------ Listed records ------

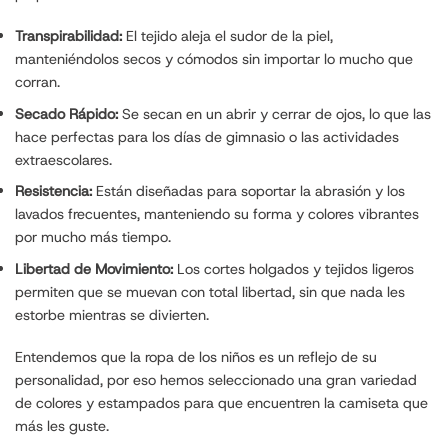
Transpirabilidad:
El tejido aleja el sudor de la piel,
manteniéndolos secos y cómodos sin importar lo mucho que
corran.
Secado Rápido:
Se secan en un abrir y cerrar de ojos, lo que las
hace perfectas para los días de gimnasio o las actividades
extraescolares.
Resistencia:
Están diseñadas para soportar la abrasión y los
lavados frecuentes, manteniendo su forma y colores vibrantes
por mucho más tiempo.
Libertad de Movimiento:
Los cortes holgados y tejidos ligeros
permiten que se muevan con total libertad, sin que nada les
estorbe mientras se divierten.
Entendemos que la ropa de los niños es un reflejo de su
personalidad, por eso hemos seleccionado una gran variedad
de colores y estampados para que encuentren la camiseta que
más les guste.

------

> _Work order_
Write out the text of the items from the very beginning, stopping after the line that contains "por mucho más tiempo.", and include that line. Leave the pictures out of your answer.

> _Response_
Transpirabilidad:
El tejido aleja el sudor de la piel,
manteniéndolos secos y cómodos sin importar lo mucho que
corran.
Secado Rápido:
Se secan en un abrir y cerrar de ojos, lo que las
hace perfectas para los días de gimnasio o las actividades
extraescolares.
Resistencia:
Están diseñadas para soportar la abrasión y los
lavados frecuentes, manteniendo su forma y colores vibrantes
por mucho más tiempo.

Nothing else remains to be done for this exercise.